Apologia da cacetada
Pedro Azevedo
A minha mulher chamou-me hoje à atenção para a blague que Ricardo Araújo Pereira fez sobre aquele cárcere em que os reclusos promovem festas e não fogem e os guardas prisionais estão de baixa ou não comparecem ao serviço. Ao ver aquilo, de alguma maneira comecei a imaginar o ambiente do futebol português dentro das quatro linhas. Nele habitam caceteiros profissionais, cujo entendimento de marcação à zona é qual a zona do corpo do adversário onde é para deixar marca. Neste status-quo, o infractor vive num oásis e o ofendido, mesmo com um galo na cabeça, vai para a rua. Ou então não, desde que aceite levar umas cotoveladas e dê a outra face, ou que encaixe uns pisões nos tornozelos, que isto de ser um Aquiles é coisa para meninos.

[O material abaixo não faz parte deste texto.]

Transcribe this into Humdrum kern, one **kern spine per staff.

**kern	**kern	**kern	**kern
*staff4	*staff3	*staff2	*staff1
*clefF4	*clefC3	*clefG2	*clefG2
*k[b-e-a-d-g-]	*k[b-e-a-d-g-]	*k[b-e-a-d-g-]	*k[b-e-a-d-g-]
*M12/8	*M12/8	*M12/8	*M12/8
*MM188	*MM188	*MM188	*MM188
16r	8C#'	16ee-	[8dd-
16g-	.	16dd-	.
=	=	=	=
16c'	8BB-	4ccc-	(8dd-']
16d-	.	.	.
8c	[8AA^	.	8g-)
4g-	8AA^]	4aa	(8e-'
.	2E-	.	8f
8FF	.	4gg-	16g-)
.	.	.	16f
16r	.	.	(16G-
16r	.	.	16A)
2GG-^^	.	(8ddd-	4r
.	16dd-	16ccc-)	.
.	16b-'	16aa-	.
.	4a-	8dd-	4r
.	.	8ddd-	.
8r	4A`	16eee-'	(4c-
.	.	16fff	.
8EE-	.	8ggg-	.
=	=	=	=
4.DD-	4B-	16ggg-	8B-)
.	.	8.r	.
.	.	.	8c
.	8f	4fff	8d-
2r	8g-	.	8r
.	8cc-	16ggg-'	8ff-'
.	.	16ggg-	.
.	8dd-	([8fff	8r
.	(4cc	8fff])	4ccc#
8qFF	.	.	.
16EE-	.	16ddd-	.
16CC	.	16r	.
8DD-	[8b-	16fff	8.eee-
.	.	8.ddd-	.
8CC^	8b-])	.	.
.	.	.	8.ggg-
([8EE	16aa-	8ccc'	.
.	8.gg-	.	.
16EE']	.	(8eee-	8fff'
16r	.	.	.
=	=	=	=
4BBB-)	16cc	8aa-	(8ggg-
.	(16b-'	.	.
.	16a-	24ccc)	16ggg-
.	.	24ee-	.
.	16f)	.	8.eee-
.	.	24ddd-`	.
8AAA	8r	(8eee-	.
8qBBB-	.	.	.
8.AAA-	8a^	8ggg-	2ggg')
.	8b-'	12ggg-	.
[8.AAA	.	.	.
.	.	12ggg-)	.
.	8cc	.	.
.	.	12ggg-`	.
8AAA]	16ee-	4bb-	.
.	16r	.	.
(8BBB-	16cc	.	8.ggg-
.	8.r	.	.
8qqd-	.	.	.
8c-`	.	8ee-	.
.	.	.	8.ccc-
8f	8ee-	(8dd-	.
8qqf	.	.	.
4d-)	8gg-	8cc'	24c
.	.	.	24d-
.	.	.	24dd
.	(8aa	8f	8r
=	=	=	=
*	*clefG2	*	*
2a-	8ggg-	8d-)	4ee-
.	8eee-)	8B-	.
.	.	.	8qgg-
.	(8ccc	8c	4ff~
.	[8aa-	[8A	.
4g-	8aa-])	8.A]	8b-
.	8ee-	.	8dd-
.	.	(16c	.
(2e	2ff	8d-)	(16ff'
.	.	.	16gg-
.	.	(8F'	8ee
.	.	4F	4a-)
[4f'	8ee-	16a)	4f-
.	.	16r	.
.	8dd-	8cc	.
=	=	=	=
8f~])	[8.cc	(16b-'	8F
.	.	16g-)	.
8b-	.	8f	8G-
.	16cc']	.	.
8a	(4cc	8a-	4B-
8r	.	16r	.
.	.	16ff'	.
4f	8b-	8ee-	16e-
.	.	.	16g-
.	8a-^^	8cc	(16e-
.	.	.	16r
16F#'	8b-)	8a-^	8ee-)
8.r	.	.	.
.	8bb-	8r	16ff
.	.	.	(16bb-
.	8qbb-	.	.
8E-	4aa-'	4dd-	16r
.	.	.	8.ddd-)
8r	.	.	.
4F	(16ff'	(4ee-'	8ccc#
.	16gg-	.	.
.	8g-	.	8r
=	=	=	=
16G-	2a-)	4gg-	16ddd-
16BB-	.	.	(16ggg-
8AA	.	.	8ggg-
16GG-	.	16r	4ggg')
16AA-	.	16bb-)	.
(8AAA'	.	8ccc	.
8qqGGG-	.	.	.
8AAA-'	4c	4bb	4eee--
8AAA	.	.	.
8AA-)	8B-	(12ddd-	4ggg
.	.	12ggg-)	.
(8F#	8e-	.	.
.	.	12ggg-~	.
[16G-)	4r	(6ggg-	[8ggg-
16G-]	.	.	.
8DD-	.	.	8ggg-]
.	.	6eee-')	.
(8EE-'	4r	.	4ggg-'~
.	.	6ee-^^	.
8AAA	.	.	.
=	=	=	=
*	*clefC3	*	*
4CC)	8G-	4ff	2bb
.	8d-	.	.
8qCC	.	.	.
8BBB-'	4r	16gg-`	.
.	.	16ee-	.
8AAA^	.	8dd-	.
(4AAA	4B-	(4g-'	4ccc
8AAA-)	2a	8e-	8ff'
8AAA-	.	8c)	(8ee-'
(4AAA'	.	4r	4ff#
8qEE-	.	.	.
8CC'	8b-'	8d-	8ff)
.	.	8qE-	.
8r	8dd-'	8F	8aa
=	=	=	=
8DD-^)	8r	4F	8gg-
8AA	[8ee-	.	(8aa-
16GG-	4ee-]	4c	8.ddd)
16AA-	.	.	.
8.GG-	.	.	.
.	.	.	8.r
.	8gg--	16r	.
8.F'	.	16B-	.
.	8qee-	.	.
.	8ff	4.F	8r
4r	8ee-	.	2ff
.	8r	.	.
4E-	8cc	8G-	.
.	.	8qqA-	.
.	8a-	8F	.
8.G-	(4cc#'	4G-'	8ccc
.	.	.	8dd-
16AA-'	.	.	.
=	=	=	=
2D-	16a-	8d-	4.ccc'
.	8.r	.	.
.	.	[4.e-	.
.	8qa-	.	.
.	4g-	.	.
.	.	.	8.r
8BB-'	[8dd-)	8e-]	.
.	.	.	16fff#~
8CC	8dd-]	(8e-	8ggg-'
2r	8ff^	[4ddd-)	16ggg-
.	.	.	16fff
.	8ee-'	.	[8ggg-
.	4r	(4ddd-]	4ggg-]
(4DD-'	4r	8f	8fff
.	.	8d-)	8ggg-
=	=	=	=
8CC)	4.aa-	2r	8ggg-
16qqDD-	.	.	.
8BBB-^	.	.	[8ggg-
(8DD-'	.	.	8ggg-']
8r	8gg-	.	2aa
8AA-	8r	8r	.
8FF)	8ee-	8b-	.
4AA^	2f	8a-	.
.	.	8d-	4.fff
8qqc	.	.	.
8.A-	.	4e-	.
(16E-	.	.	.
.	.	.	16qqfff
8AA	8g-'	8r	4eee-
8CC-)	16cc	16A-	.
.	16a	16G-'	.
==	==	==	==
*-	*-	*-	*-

Não admira por isso que os jogadores com um mínimo de talento se vão embora. Não, não é por uma questão de dinheiro que eles fogem para a Roménia, o Chipre ou a Grécia, mas sim para conseguirem acabar a carreira com a cabeça, o tronco e as pernas...perdão, com a cabeça, membros e pernas...ora bolas (!!), com a cabeça, tronco e membros intactos e bem preservados. E também para evitarem o Hélder Malheiro, o Manuel Mota (por coincidência, carniceiro de profissão) ou o Jorge Sousa. Nesse particular, é uma pena que um indivíduo com um ouvido tão sensível como o senhor Malheiro não possa arbitrar jogos do senhor Jorge Sousa. Caso contrário, imaginaria um diálogo deste tipo; "Ó Jorge, ouve lá, que coisa é essa do artesanato das Caldas que estás para aí a gritar ao Stojkovic? Vais já para a rua, meu menino".
Se as coisas continuarem assim, vou recomendar que em Alvalade se substituam a aprendizagem das regras de jogo e a prelecção táctica pela leitura da Bíblia. É que nos últimos 4 jogos que disputámos para a Liga, em 3 houve adversários que ficaram indevidamente em campo. Já um dos nossos (ofendidos), porque se insurgiu, foi logo tomar banho mais cedo. Os outros, Bruno e Acuña, com fama de refilões, aguentaram estoicamente. Por isso, mais do que o prémio de homem do jogo, mereciam a beatificação. Afinal, são uns Bons Samaritanos.